Меня восхитило мужество, с каким Тим переносил злые и ядовитые нападки Уилли. Он слышал, что его сюда никто не звал, что его не хотят здесь видеть — и молчал в ответ. Потом взял меня за руку и нежно поцеловал. Уилли оттолкнул его. Тим молча стоял и смотрел на меня — смотрел, как я веду войну с самой собой, все потому, что близость для меня — это всегда слишком больно. Потом он ушел. А я уехала в Англию.

* * *

Я раздобыла большой ящик и стала упаковывать в него коробочки и свертки со своими сокровищами. Обрывки цветной фольги, пуговицы, ленты, блестки, цветные стеклышки — все то, что я хранила всю жизнь.

В конце концов обнаружилось, что крышка у ящика не закрывается. Что-то придется оставить. Несколько раз я перебрала все свое достояние — и отложила в сторону те вещи, что больше всего любила, с которыми были связаны самые дорогие воспоминания. Оставшиеся аккуратно сложила в дорожную сумку и задумалась о том, кому бы их отдать на хранение.

Места, переживания, люди, к которым я была привязана, мое чувство безопасности, моя способность понимать взаимоотношения вещей — все находилось в этой коллекции. Я могла рассортировать эти вещички — и обнаружить в них порядок, последовательность, чувство причастности, которых так не хватало мне самой. Я точно знала, какую роль играет каждая вещь в отношениях с другими вещами — в отличие от моих собственных отношений с людьми. Каждое из моих «сокровищ» занимало собственное неоспоримое место в общей картине — и это было совсем непохоже на мою жизнь.

Сколько бы люди ни говорили, что принимают меня, что со мной все в порядке, сама я этого так и не чувствовала. Однажды я написала: «Слова на ветру / Они зовут тебя с собой / У слов нет смысла, / Когда у мыслей нет чувств». Раскладывая по порядку свои «сокровища», я видела воочию ускользающее чувство причастности — и это дарило мне надежду, что когда-нибудь оно станет доступно для меня и в отношениях с людьми. Передо мной лежали вещи, разложенные по категориям; категории медленно и плавно переходили одна в другую — конкретным, наблюдаемым, абсолютно упорядоченным образом.

Сохраненные записи данных:
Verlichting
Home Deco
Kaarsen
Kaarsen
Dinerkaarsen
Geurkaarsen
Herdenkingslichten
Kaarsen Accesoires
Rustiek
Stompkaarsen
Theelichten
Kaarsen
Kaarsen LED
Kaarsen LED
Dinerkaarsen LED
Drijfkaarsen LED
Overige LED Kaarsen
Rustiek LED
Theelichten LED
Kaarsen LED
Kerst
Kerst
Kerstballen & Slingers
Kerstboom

## Цель задания
Допишите продолжение отрывка о коллекции мелких «сокровищ», начав сразу после его последнего предложения. Эти записи взяты из другого источника.

## Письменный ответ
Я только что отметила свой двадцать шестой день рождения. Как обычно, в одиночестве — и снаружи, и внутри. Мои «сокровища» прибыли в Англию лишь через три месяца после моего приезда. Некоторое время я их перебирала и разглядывала, а потом снова сложила в коробку и защелкнула крышку. Доставать и раскладывать их по комнате не стала — тогда их увидели бы другие, и мне пришлось бы объяснять, что это. Объяснять свой язык. Я жила не столько в собственном теле, сколько в вещах. Пусть стоят нераспакованными, нетронутыми — достану их как-нибудь потом, когда будет безопасно вернуться к себе и к своим чувствам.

Сознание мое было так устроено, что даже мысль о прямом высказывании наполняла меня ужасом. Чтобы как-то общаться с другими, я пускалась на невероятные трюки — и обрекала себя на то, что по этим трюкам судили обо мне.

Я играла на публику, изображая из себя нечто совершенно противоположное тому, чем была на самом деле. То, что им казалось мелким, я воспринимала как глубокое. То, что они считали умным, мне не составляло никакого труда, поскольку для меня было лишено всякого личного значения. Люди вокруг судили обо мне по тому, что видели и слышали — а я беззвучно вопила из-под своей пустой оболочки, требуя, чтобы они закрыли глаза, заткнули уши и постарались меня почувствовать.

Но оказалось, что собственные страхи, самолюбие, эгоизм ослепляют людей. С упорством невежд цеплялись они за свои черно-белые представления о «нормальности». И все же часто случалось, что, заметив мою «инаковость», другой человек старался меня понять и, быть может, чему-то научиться у меня. Некоторые люди чувствовали, какое мужество мне требовалось, чтобы научиться многому — хотя бы музыке, которую я писала с такой страстью и глубиной. Такими были Мэри и Тим.

* * *

Я увидела объявление — приглашение на курсы актеров-эстрадников разговорного жанра. В этом жанре я уже немного пробовала свои силы — сочиняла комические сценки о том, что происходило вокруг. Я встретилась с антрепренером, который организовал курсы в поисках новых талантов. Он счел, что я забавна от природы — хоть я совсем не старалась его рассмешить. Мы вместе поработали над текстами нескольких моих монологов, и он предложил мне пройти курсы бесплатно, если я соглашусь заполнять паузы между платными комиками.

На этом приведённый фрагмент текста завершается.